Un homme qui ne joue pas c’est comme un homme qui ne s’est jamais marié – c’est a dire un petit con.
Lord Doyle è un inglese poco Lord e molto truffatore di vedove: avvocato, è costretto a scappare dall’Inghilterra, lasciandosi alle spalle un fattaccio, e si rifugia a Macao.
Lord Doyle è un giocatore di baccarat e a Macao trova la sua dimensione ideale di gioco, ossessione, e invisibilità. Tra le sale fumose dei casinò, le suite d’hotel, le strade della città, i ristoranti di lusso, il gioco è sempre presente, e striscia sotto pelle come una minaccia costante, e una tentazione che dà estasi.
Perché il baccarat ha il brivido della velocità, è sciagura fulminea. Nel mondo dell’azzardo non esiste nulla di simile, è per veri temerari.
“E’ un gioco circondato da possibilità minacciose: la morte immediata, che arriva ancora più in fretta che col poker o la roulette. È per questo che mi piace. Non restano illusioni. Si muore nella ghigliottina.”
Lord Doyle si presenta al tavolo da gioco elegantissimo, abiti di sartoria, fiore all’occhiello, guanti di capretto per scaramanzia e per vezzo. Beve champagne, e gioca forte. Perde tanto, e arriva anche il momento in cui perde tutto, con gusto, con soddisfazione, perché è lì dentro il senso di tutto. Lo Yin e lo Yang del gioco è scuoiare e essere scuoiati, nello stesso giorno, nella stessa ora, in un mix inscindibile di sadismo e masochismo.

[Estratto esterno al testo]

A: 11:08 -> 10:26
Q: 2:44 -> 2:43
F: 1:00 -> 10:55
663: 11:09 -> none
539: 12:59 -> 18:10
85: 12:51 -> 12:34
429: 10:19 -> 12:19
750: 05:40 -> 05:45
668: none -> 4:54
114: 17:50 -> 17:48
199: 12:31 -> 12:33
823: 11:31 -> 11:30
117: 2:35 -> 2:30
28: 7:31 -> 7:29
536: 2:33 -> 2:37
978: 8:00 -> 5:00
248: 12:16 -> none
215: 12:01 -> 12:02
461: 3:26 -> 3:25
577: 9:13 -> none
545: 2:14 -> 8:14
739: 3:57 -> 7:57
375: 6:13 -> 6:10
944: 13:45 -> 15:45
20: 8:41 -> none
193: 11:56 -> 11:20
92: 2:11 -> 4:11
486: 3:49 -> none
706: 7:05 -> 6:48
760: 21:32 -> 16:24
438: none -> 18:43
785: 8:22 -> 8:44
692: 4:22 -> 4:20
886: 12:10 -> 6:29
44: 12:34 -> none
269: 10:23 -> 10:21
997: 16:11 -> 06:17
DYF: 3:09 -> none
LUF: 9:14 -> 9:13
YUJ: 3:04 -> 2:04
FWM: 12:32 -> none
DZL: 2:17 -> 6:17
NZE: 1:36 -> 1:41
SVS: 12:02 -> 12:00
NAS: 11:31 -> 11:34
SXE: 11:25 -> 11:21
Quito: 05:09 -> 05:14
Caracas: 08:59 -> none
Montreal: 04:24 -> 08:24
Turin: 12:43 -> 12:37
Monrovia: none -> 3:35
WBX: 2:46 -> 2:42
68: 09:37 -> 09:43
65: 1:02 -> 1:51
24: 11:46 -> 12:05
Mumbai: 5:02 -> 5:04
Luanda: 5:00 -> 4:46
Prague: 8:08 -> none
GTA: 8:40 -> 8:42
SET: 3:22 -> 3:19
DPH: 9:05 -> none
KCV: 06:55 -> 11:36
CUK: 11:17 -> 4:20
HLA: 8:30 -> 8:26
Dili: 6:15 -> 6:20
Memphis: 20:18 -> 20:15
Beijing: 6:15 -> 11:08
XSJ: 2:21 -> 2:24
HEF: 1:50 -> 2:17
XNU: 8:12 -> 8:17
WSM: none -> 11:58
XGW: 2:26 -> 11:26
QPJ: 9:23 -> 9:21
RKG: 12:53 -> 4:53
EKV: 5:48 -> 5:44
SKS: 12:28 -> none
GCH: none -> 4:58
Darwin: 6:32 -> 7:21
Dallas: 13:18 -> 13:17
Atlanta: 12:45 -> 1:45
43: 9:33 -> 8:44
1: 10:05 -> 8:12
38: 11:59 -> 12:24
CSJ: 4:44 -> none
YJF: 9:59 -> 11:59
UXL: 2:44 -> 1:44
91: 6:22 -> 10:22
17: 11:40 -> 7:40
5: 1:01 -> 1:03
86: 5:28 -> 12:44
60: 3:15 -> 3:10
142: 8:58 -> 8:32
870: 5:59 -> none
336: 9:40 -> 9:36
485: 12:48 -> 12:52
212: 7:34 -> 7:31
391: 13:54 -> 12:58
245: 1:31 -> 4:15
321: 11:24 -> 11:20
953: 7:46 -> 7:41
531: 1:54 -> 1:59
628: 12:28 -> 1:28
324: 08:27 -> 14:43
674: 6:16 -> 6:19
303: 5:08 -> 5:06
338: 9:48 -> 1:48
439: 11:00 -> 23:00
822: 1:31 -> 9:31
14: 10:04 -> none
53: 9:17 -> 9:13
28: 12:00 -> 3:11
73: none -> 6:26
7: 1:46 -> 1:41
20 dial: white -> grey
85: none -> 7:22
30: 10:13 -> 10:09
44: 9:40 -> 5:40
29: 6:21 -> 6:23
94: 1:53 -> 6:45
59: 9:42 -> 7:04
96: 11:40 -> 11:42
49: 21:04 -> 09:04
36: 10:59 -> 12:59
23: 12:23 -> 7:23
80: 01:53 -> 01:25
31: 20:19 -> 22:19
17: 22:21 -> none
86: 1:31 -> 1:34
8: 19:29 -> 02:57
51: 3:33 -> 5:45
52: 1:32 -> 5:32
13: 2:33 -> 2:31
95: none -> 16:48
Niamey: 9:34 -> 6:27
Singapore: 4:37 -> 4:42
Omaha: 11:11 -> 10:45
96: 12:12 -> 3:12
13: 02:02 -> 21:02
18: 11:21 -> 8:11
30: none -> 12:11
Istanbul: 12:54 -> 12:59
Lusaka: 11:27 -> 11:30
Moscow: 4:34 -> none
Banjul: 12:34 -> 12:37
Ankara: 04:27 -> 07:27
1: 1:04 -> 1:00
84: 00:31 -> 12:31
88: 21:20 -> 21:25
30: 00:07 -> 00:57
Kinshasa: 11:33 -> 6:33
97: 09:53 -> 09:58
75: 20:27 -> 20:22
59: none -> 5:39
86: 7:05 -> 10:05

È l’enigmatica e delicata prostituta Dao-Ming a salvare Lord Doyle, curarlo nel corpo e nell’anima e rimandarlo indietro, dignitoso, soldi in tasca, pronto a ricominciare. Perché per Lord Doyle, come per gli altri affamati come lui, “È sempre troppo tardi per cambiare”. Si mette tutto sul tavolo da gioco, una sola puntata, la bocca secca, la pelle gelata.
La ballata di un piccolo giocatore è un romanzo che trasuda la natura equivoca di un mondo sempre in bilico tra trionfo e dannazione, nel quale la dimensione psicologica del giocatore si trasmette con violenza al lettore, che ne viene travolto e anche ammaliato. Ma è forte anche la componente orientale in questo romanzo, il fascino dell’esotico che si trasferisce in un sapore di soprannaturale e di mistero che pervade gli spazi del gioco, le moquette silenziose, le suite con le finestre bloccate per dissuadere i disperati. La superstizione ha le fattezze di un fantasma, di una possessione che porta a vincere, e a vincere in una successione mai vista. È in quella successione, che è ambigua e miracolosa, che si esprime l’irrazionale della vita.
“Nella vita non c’è niente di razionale. La vita non è razionale. È animale.”